5.6 Claims of the purchaser for damage compensation are excluded regardless of their legal basis. Damage compensation claims for the injuries to life, body or health are excepted if we have neglected our obligations. We are also liable for other damage that is caused due to deliberate or gross negligence of our obligations by us, thus by our legal representatives or aides. Further, we are liable in the event of simple negligence for such damages that occur from the violation of a key contractual obligation (obligation, the fulfilment of which makes the proper execution of the contract possible and which a contractual partner regularly can regularly trust and rely on). In this instance, our liability is limited to the replacement of the foreseeable, typically occurring damages.
5.7 Insofar as we are not liable for deliberate or grossly negligent behaviour and it does not consist of damages to life, body or health, the claims directed against us lapse within a year. Further, the legal regulations with regard to the start, suspension, suspension of statute of limitations, restart and legal consequences of the limitation period.
5.8 Claims from the obligatory regulations of the German Product Liability law remain unaffected. In accordance with § 444 BGB, our liability is not limited in accordance with legal regulations if we have deliberately concealed a fault or given a guarantee for the nature of the purchased item.
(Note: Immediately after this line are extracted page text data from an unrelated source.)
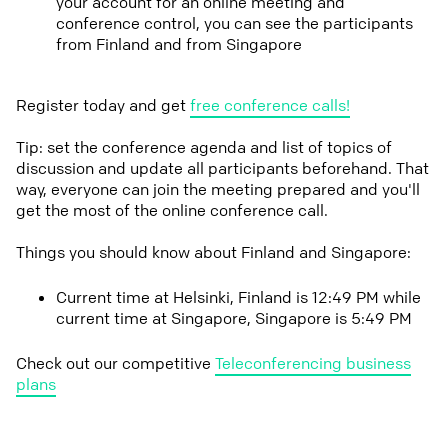
your account for an online meeting and
conference control, you can see the participants
from Finland and from Singapore
Register today and get
free conference calls!
Tip: set the conference agenda and list of topics of
discussion and update all participants beforehand. That
way, everyone can join the meeting prepared and you'll
get the most of the online conference call.
Things you should know about Finland and Singapore:
Current time at Helsinki, Finland is 12:49 PM while
current time at Singapore, Singapore is 5:49 PM
Check out our competitive
Teleconferencing business
plans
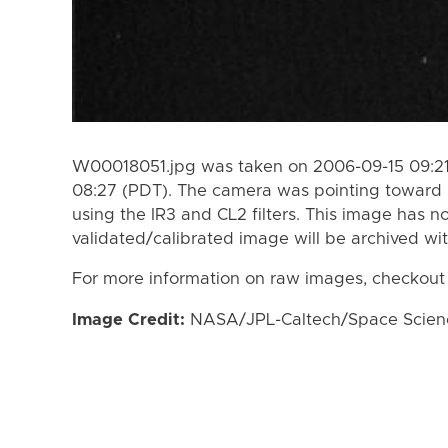
W00018051.jpg was taken on 2006-09-15 09:21
08:27 (PDT). The camera was pointing toward 
using the IR3 and CL2 filters. This image has n
validated/calibrated image will be archived wi
For more information on raw images, checkout
Image Credit:
NASA/JPL-Caltech/Space Science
5.9 Insofar as our liability is excluded or limited, this also applies to the personal liability of our employees, staff, colleagues, legal representatives and aides.
6 Title retention
6.1 We reserve the rights to the ownership of the delivered goods until such time as all receivables from the business relationship with our contractual partner have been fulfilled. We are authorised to insure the delivered goods against theft, breakage, fire water and other damages at the cost of our contractual partner, insofar as our contractual partner has not proved that they themselves have concluded such an insurance.
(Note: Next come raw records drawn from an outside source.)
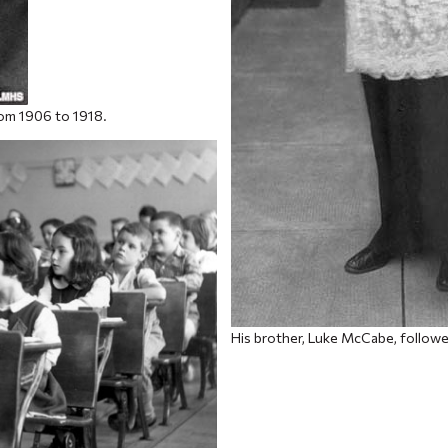
rom 1906 to 1918.
His brother, Luke McCabe, followe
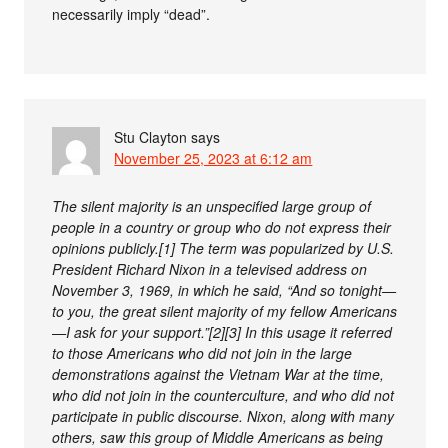
necessarily imply “dead”.
Stu Clayton
says
November 25, 2023 at 6:12 am
The silent majority is an unspecified large group of
people in a country or group who do not express their
opinions publicly.[1] The term was popularized by U.S.
President Richard Nixon in a televised address on
November 3, 1969, in which he said, “And so tonight—
to you, the great silent majority of my fellow Americans
—I ask for your support.”[2][3] In this usage it referred
to those Americans who did not join in the large
demonstrations against the Vietnam War at the time,
who did not join in the counterculture, and who did not
participate in public discourse. Nixon, along with many
others, saw this group of Middle Americans as being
6.2 In the event of enforcement measures of third parties regarding the goods subject to retention of title or the receivables rendered to us, the contractual partner is to immediately inform us along with the transference of the documents necessary for intervention. This applies also to impairments of other kinds.
6.3 In accordance with the terms above, we will release the securities assured to us on request of our contractual partner insofar as the realisable value of the receivables to be secured exceeds more than 10%; the selection of the securities to be freed is our choice.
7 Disposal (§ 10 paragraph 2 ElektroG - Electrical law)
Old machinery or replacement parts and packaging are made up of valuable materials which can be recycled. The owner is obliged to dispose of such in accordance with legal regulations at their costs in a proper and environmentally friendly way.
Our contractual partner is to make information and documentation, designated as confidential , available to third-parties only with our authorisation.
9 Place of fulfilment, place of jurisdiction
9.1 Place of fulfilment is Remscheid.
9.2 The court of jurisdiction is Munich for all legal disputes, also within the framework of a drafts and cheques action. We are also authorised to use a court at the headquarters of our contractual partner.
9.3 Previous section 9.2 does not apply to contractual partners who are not considered contractual partners in the sense of the HGB and do not have a general jurisdiction in the sense of a civil process in the Federal Republic of Germany.
10 Applicable law
Only the law of the Federal Republic of Germany applies to the contractual relationship, with the exception of international private law. Application of the United Nations Convention on Contracts for the International Sale of Goods dated 11 April 1980 ("Viennese purchase right"; CISG) is excluded.